- RECORDS FOR PROCESSING
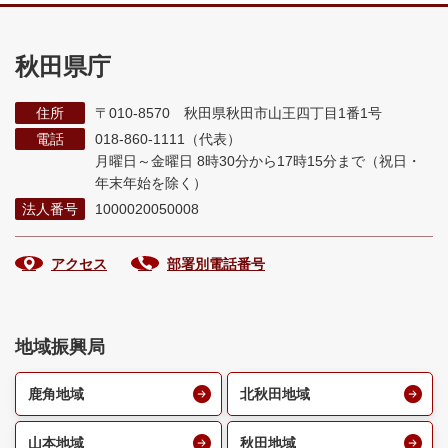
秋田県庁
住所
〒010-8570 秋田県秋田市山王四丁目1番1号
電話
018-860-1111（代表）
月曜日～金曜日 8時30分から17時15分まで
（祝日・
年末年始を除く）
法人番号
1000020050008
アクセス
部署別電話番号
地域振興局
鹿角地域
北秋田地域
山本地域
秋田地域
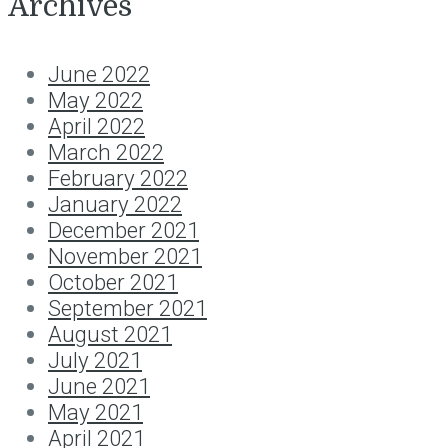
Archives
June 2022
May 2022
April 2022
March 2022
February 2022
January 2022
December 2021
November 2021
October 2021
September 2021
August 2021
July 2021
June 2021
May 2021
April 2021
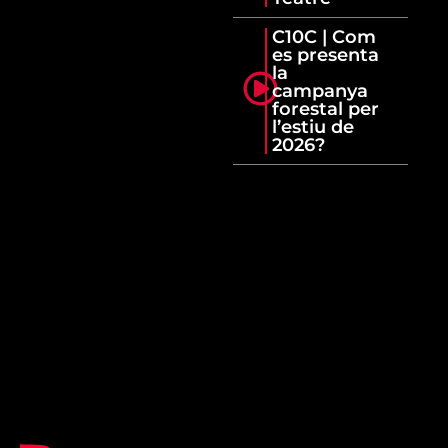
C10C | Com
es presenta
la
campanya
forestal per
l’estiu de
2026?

- ASSIGNMENT
Reproduce, line for line, the text that accompanies each of the three records, without the pictures.

- PROBLEM SOLUTION
秋田県庁
住所
〒010-8570 秋田県秋田市山王四丁目1番1号
電話
018-860-1111（代表）
月曜日～金曜日 8時30分から17時15分まで
（祝日・
年末年始を除く）
法人番号
1000020050008
アクセス
部署別電話番号
地域振興局
鹿角地域
北秋田地域
山本地域
秋田地域
Archives
June 2022
May 2022
April 2022
March 2022
February 2022
January 2022
December 2021
November 2021
October 2021
September 2021
August 2021
July 2021
June 2021
May 2021
April 2021
C10C | Com
es presenta
la
campanya
forestal per
l’estiu de
2026?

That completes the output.